Applied to 1000 Genomes data, Popformer successfully recovered known selection signatures (e.g., LCT region).
In the YRI (Yoruban) population, Popformer outperformed Tajima's D and other DL methods in recovering known positive regions, highlighting its ability to generalize from European-trained simulations to African real-world data.
The new validation method confirmed that while DL methods often over-predict selection on real data, Popformer offered the best balance of power and false positive control among the tested methods.

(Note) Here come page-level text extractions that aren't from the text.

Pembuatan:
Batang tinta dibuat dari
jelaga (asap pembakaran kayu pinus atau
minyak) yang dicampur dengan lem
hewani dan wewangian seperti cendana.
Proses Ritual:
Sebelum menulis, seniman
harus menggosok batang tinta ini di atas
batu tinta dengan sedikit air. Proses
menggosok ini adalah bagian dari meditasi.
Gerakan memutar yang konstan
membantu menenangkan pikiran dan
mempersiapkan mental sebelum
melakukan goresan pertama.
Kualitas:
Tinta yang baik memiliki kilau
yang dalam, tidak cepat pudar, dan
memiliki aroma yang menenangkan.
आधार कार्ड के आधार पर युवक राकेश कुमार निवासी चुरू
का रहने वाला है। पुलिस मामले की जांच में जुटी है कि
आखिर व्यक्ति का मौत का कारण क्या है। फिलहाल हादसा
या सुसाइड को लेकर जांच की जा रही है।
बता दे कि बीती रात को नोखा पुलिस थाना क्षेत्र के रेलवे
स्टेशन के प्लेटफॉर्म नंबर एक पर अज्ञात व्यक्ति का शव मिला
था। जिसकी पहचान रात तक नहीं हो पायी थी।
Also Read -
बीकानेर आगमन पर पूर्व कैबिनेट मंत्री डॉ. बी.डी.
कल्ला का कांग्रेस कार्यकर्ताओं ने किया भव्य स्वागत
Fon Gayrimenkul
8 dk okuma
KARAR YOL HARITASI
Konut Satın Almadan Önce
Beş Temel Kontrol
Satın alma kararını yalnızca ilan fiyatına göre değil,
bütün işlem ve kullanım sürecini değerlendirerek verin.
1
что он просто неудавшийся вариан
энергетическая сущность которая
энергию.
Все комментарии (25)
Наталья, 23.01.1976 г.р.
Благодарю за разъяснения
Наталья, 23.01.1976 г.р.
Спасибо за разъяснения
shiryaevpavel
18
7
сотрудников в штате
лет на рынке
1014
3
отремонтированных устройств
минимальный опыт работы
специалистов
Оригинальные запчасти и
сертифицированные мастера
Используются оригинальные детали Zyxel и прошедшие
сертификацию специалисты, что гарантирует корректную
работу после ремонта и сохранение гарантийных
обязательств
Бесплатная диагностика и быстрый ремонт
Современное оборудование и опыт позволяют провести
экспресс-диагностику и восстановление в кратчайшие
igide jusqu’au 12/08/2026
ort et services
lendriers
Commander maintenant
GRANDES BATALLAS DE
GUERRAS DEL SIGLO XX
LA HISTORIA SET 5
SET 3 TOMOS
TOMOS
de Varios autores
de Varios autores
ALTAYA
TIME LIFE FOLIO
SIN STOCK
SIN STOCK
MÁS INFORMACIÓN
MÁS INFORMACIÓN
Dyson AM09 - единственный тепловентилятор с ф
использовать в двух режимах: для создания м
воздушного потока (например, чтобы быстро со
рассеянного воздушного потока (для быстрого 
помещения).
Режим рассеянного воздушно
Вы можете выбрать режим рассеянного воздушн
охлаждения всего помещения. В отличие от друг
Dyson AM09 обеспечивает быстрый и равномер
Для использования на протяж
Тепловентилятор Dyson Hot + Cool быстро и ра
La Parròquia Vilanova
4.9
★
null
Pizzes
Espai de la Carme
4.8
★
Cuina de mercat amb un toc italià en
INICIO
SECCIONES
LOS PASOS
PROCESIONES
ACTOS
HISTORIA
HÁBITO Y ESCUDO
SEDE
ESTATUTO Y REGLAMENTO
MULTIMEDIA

5. Significance and Future Directions

Paradigm Shift: Popformer shifts population genetics inference from purely simulation-dependent supervised learning to a self-supervised pre-training paradigm. This allows models to learn the "language" of real genomes before being specialized for specific tasks.
Generalizability: The method demonstrates that models can generalize across diverse evolutionary scenarios, addressing the "simulation gap" that has plagued previous DL approaches.
Scalability: The architecture supports variable numbers of individuals and SNPs, making it suitable for diverse population sizes without retraining.
Future Applications: The authors suggest this framework is "plug-and-play" for other population genetic tasks, including:
- Recombination rate inference.
- Introgression detection (archaic admixture).
- Local ancestry inference.
- Mutation rate estimation.

In conclusion, Popformer establishes a new benchmark for selection detection by leveraging self-supervised learning on real data to create robust, generalizable representations of genomic variation, effectively bridging the gap between theoretical simulations and complex real-world evolutionary history.